Today, Ailey's spirit lives on through the troupe still bearing his name -- and still dedicated to preserving the African American community's unique cultural expression. They've succeeded: "Dance is an art of the spirit," says the Chicago Tribune, "and no dance company confronts that reality as directly and powerfully as the Alvin Ailey American Dance Theater." (See this week's Arts section for details.)

Show time is 2 p.m. at UA Centennial Hall, inside the main gate east of Park Avenue. Tickets range from $36 to $48, and are available at the Centennial Hall box office and by phone at 621-3341.

SCREEN SAVER. Just when you thought cinema was doomed to corporate pabulum, an alternative has arrived with the Arizona International Film Festival, presented by the Arizona Media Arts Center.

Tonight, a trio of feature-length films screens at The Loft, 3233 E. Speedway Blvd. Catch Americanos, "a celebration of Latino life in the United States," at 6:30 p.m.; My Best Fiend Klaus Kinski, a filmic memoir of the volatile actor, at 8:30 p.m.; and Following, "a shifty paranoid neo noir," at 10:15 p.m.

Single tickets are $5 at the door. Festival passes ($20 to $150) and programs are available at the Arizona International Film Festival office, 113 E. Congress St. Call 62-FILMS for tickets and information.

Monday 10

FRESH PERSPECTIVES. Budding talent is granted ample wall space at the Fifth Annual Teen Art Invitational, hosted by the Tucson-Pima Main Library.

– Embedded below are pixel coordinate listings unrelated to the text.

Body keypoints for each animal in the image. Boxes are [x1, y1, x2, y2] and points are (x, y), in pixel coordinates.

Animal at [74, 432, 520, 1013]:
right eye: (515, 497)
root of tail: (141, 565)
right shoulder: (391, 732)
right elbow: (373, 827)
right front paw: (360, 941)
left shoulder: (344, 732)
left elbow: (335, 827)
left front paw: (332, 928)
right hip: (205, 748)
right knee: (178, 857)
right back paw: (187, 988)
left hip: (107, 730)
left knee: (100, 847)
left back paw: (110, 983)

For this special show, public and private high school teachers were asked to select five entries in any media from their students' work. Submissions were then reviewed by a jury, which honored exceptional pieces with four awards: Best of Show, Best Two- and Three-Dimensional Work, and Best Photograph.

The entries reveal fresh, emerging visions among tomorrow's rising artistic tide.

The Fifth Annual Teen Art Invitational continues through April 30 in the Tucson-Pima Main Library, 101 N. Stone Ave. The gallery is open during regular library hours. Call 791-4391 for details.

Tuesday 11

IN THE BEGINNING. Past and present ingeniously collide in The First Hundred Years, a new comedy by Geoff Hoyle presented by the Arizona Theatre Company.

The story revolves around Jack Proust, a fictional music hall comic (and later silent film actor) who inhabits an abandoned theater, surrounded by the trappings of his life in vaudeville. Intrigued by the aging clown, a homeless kid lurks in the shadows of the building, unwittingly ministering to Proust's needs. The plot thickens as Proust awaits the theater's looming demolition to make way for "Mallennium 2000!," an "entertainment mall for the 21st century."

With the help of several eccentric re-creations -- his aunt Vesta; Loess, an old music hall impresario; the school teacher Mr. Deasy; his mentor, Monsieur Alberti -- Proust relives the spectacle of his tumultuous career, as the kid helps him face an uncertain future.

This clever comedy ultimately reveals a poignant underbelly, emerging as an "exploration of the comic imagination as survival tool in a culture dominated by global commercialization."

Preview performance begins at 7:30 p.m. in the Temple of Music and Art, 330 S. Scott Ave. Tickets for tonight's special "pay-what-you-can" performance go on sale at 10 a.m. at the ATC box office. Performances continue through Saturday, April 29. Tickets range from $20 to $32, and are available at the ATC box office, and by calling 622-2823.

Wednesday 12

VOICE-OVERS. Hits from the 1950s through the '70s return in harmonic style with Catacoustic Groove.

Appearing as part of UMC's Center Stage monthly performance series, members of the Groove heat up the same finely tuned sound that earned them last year's Tucson Area Music Award for Best A Cappella Vocal Ensemble.

Catacoustic Groove performs from noon to 1 p.m. at UMC DuVal Auditorium, 1501 N. Campbell Ave. Call 626-4828 for details.

PRIMAL FORCE. Love's paradoxical forces share canvas in Laughter and Forgetting, a new exhibit by Xochitl C. Gil showing in Raices Taller 222 gallery.

For this show, Gil explores the exploitation and innocence of sexuality. Using children as subject matter, childlike iconography as form, and oil paintings, prints and soft sculpture as media, she describes the beauty and pain inherent in discovering love and lust.